Comment 8 Lukas Krejci 2012-02-21 13:00:02 UTC
note also that the above fix not only reduces the number of threads to a bearable number but also actually makes the getNativeProcess() work correctly. The reason why this wasn't discovered before is because the testing on bug 702691 was done using the Apache plugin which wasn't affected by that error. Tomcat on the other hand is.

Steps to test:
1) Inventory a tomcat instance into RHQ
2) Stop the tomcat instance
3) run discovery -f on the corresponding agent

The number of threads shouldn't raise drastically during the detailed discovery.

Comment 9 Lukas Krejci 2012-02-21 15:53:58 UTC
This commit fixes the unit tests that broke due to the changed signature of ResourceContext constructor.
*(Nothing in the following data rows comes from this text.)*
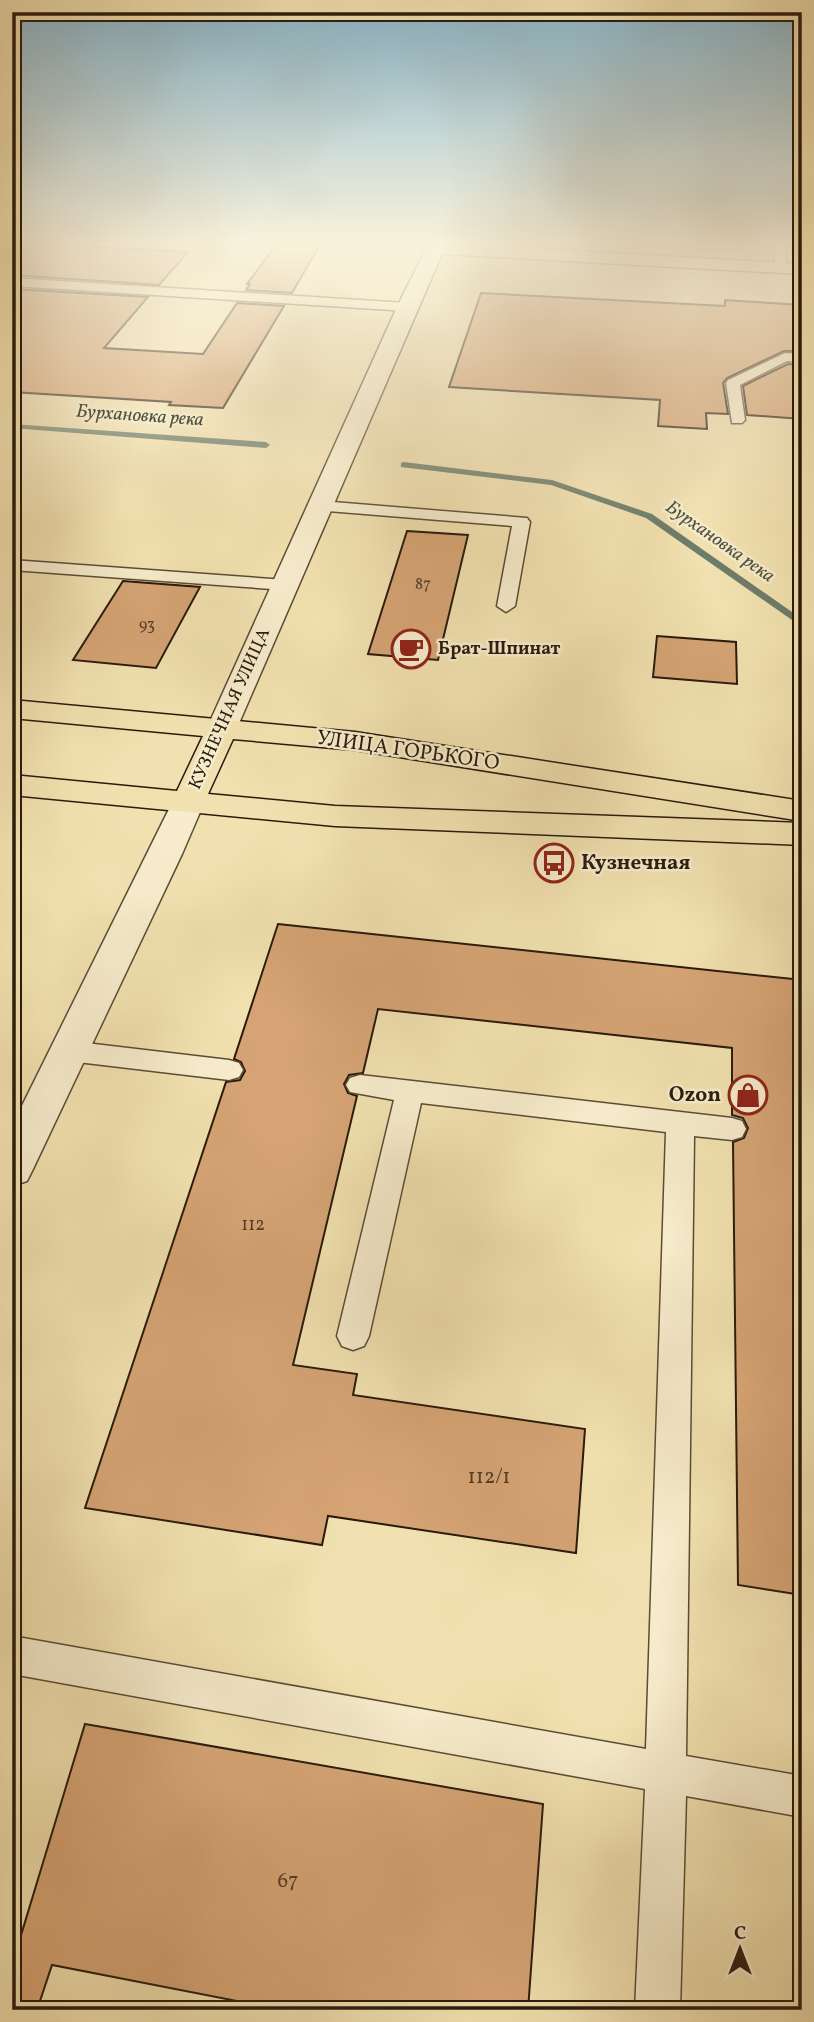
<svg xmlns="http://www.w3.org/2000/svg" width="814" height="2022" font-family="Vollkorn,serif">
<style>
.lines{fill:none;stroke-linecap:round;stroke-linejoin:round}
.stream{fill:#6d7d6b;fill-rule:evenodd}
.building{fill:#d6a474;stroke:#281b0d;stroke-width:2}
.service-casing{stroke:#5a4c36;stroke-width:3}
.tertiary-casing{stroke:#5a4c36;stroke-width:3}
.primary-casing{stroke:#281b0d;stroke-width:3}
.service{fill:#f7eccc;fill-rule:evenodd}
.tertiary{fill:#f7eccc;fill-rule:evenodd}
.primary{fill:#f2e1b0;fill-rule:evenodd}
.labels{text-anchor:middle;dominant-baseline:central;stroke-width:5;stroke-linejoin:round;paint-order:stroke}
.far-number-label{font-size:16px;fill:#543d27}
.far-poi-label{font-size:18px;font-weight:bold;fill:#281b0d;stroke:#f7eccc;text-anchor:start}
.far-street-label{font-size:18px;fill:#281b0d;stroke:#f7eccc}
.number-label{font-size:18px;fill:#543d27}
.far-water-label{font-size:19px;font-style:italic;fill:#505444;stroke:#f7eccc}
.street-label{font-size:21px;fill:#281b0d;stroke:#f7eccc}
.poi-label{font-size:21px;font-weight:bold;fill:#281b0d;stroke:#f7eccc;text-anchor:start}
.near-number-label{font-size:21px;fill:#543d27}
</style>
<rect width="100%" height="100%" fill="#f2e1b0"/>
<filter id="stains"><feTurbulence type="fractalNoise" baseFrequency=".00286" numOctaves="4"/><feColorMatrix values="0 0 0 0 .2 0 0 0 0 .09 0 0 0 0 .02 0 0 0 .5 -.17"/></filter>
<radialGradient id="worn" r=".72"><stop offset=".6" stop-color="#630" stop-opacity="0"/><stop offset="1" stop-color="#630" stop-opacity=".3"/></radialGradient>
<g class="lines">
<!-- stream -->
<g class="stream">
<path d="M12 424 266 442 270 445 266 448 12 428Z"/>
<path d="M404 462 552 480 652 514 802 619V627L646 518 551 485 401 467V463Z"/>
</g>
</g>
<!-- building -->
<g class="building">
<path d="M12 245H62L188 252 159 285 12 275Z"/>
<path d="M276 245H320L292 293 246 290 250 284H247Z"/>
<path d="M12 289 148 297 104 348 203 354 237 303 284 306 223 408 169 405 171 402 12 392Z"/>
<path d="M481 293 725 306V300L802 305V351H784L727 378 723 383 728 414 706 413 707 429 658 426 660 400 449 387Z"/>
<path d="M788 364 802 365V419L747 415 743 386Z"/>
<path d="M407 531 468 535 438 660 368 654Z"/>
<path d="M123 581 200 587 156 668 73 660Z"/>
<path d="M657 636 736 642 737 684 653 677Z"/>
<path d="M278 924 802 980V1595L738 1585 733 1142 744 1138 748 1128 743 1118 732 1115V1048L378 1009 363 1073 349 1075 344 1084 348 1093 357 1096 293 1365 357 1374 353 1395 585 1429 576 1553 328 1516 322 1545 85 1508 226 1082 240 1080 245 1071 241 1062 234 1059Z"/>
<path d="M85 1724 543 1804 528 2010H283L52 1965 37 2010H12V1965Z"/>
</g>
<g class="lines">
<defs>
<g id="service">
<path d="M774 245H786L785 271 775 268Z"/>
<path d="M12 278 407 303 414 307 407 311 12 286Z"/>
<path d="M785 353 802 354V362L787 361 740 385 745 420 742 423H732L726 383 728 380Z"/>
<path d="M321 501 527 518 530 522 515 606 506 612 497 606 512 526 315 510 313 506 315 502Z"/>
<path d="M12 560 286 580 295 585 286 590 12 570Z"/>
<path d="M69 1041 229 1060 239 1063 243 1070 239 1077 229 1080 69 1061 59 1058 55 1051 59 1044Z"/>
<path d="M360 1075 732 1118 742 1121 746 1129 742 1137 732 1140 694 1136 686 1756 802 1776V1817L686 1796 680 2010H635L645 1789 12 1674V1636L646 1749 666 1132 421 1103 369 1336 364 1346 353 1350 342 1346 337 1336 394 1100 350 1092 346 1085 350 1078Z"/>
</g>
<g id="tertiary">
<path d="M428 245H470L802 264V274L442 254 237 728 233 735 222 737 211 735 207 728 397 307Z"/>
<path d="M188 793 200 796 204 803 182 854 33 1169 27 1181 12 1186V1126L172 803 176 796Z"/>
</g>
<path id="primary" d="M12 700 355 732 802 801V821L355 750 233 739 208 794 335 806 802 823V845L335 826 12 795V775L177 791 203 736 12 718Z"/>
</defs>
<!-- service casing -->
<use href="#service" class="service-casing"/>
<!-- tertiary casing -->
<use href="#tertiary" class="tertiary-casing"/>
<!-- primary casing -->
<use href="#primary" class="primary-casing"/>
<!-- service -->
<use href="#service" class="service"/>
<!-- tertiary -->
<use href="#tertiary" class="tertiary"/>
<!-- primary -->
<use href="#primary" class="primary"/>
</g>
<!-- sky -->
<linearGradient id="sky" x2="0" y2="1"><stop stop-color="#89b8cf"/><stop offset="0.46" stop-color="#f9f2db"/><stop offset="1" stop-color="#f9f2db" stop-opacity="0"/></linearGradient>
<rect width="814" height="528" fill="url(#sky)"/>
<!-- icons -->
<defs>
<symbol id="cafe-ring" viewBox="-11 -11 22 22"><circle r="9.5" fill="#f7eccc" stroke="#8f2418" stroke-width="1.5"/><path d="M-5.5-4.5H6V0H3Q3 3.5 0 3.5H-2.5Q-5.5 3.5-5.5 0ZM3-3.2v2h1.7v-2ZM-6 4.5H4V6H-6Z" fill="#8f2418"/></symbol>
<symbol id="bus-ring" viewBox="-11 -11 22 22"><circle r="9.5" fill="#f7eccc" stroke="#8f2418" stroke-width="1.5"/><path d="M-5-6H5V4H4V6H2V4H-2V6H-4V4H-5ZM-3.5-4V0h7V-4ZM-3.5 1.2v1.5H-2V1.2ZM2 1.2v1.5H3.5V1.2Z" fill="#8f2418"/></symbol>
<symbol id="shop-ring" viewBox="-11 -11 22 22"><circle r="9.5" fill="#f7eccc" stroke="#8f2418" stroke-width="1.5"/><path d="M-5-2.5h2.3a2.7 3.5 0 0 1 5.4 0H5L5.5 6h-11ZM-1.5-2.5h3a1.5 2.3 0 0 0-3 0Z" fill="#8f2418"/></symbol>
</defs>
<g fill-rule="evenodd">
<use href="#cafe-ring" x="389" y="627" width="44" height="44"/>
<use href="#bus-ring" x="532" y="841" width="44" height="44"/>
<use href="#shop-ring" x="726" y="1073" width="44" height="44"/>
</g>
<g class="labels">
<!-- far-number labels -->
<g class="far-number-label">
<text x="423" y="585">87</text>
<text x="147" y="626">93</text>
</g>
<!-- far-poi labels -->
<g class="far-poi-label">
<text x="438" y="649">Брат-Шпинат</text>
</g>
<!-- far-street labels -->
<g class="far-street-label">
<text transform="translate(230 709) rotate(-66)">КУЗНЕЧНАЯ УЛИЦА</text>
</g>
<!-- number labels -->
<g class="number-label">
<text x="253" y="1225">112</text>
</g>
<!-- far-water labels -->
<g class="far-water-label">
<text transform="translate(140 416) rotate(4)">Бурхановка река</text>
<text transform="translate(720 542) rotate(35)">Бурхановка река</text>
</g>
<!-- street labels -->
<g class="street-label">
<text transform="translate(408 751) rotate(8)">УЛИЦА ГОРЬКОГО</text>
</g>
<!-- poi labels -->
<g class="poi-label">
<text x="581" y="863">Кузнечная</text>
<text x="721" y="1095" text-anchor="end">Ozon</text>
</g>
<!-- near-number labels -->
<g class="near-number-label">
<text x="489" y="1477">112/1</text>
<text x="288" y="1881">67</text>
</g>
</g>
<!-- margin -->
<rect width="814" height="2022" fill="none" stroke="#f2e1b0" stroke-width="42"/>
<rect x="14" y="14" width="786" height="1994" fill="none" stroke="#281b0d" stroke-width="3.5"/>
<rect x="21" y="21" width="772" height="1980" fill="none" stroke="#281b0d" stroke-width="2"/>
<!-- north arrow -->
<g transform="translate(740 1949)" stroke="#f7eccc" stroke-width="5" paint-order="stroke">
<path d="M0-5L12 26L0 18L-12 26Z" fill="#281b0d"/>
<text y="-10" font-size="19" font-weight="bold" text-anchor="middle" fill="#281b0d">С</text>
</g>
<rect width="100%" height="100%" filter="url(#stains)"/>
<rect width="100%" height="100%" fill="url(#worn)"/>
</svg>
This should have been part of the commit 21ce96ac0da01f32f3c57acec608523176db2ceb and should be cherry-picked over with it to any other branch if need be.

master http://git.fedorahosted.org/git/?p=rhq/rhq.git;a=commitdiff;h=48262b1ffcbfc2b4e1e2c80bd0858ca54942aae4
Author: Lukas Krejci <lkrejci>
Date:   Tue Feb 21 16:51:15 2012 +0100

    [BZ 794489] - Fixing the unit tests to work with the changed signature of
    ResourceContext constructor.

Comment 10 Lukas Krejci 2012-02-22 14:41:07 UTC
Setting this back to assigned. We need to come up with some unit tests for this...

Comment 11 Lukas Krejci 2012-03-16 16:42:01 UTC
master http://git.fedorahosted.org/git/?p=rhq/rhq.git;a=commitdiff;h= c9c2b7419aa05a39a1dbdb933d292c0e4abf1ea8
Author: Lukas Krejci <lkrejci>
Date:   Fri Mar 16 17:36:26 2012 +0100

    [BZ 794489] - Fixed the corner case of incorrectly reported processinfo
    if there were no more processes found for a resource type.
    
    Added unit tests to check retrieval of native process info.

Comment 12 Lukas Krejci 2012-03-16 16:44:30 UTC
To test, do the following:

1) Inventory a Tomcat resource
2) Run full discovery
3) Check that the thread count of the RHQ agent process doesn't increase drastically during the discovery
4) Stop the tomcat process
5) Run full discovery again
6) Check the thread count during the discovery - no big increase (in hundreds) should occur.

Comment 13 Heiko W. Rupp 2013-09-01 10:09:30 UTC
Bulk closing of items that are on_qa and in old RHQ releases, which are out for a long time and where the issue has not been re-opened since.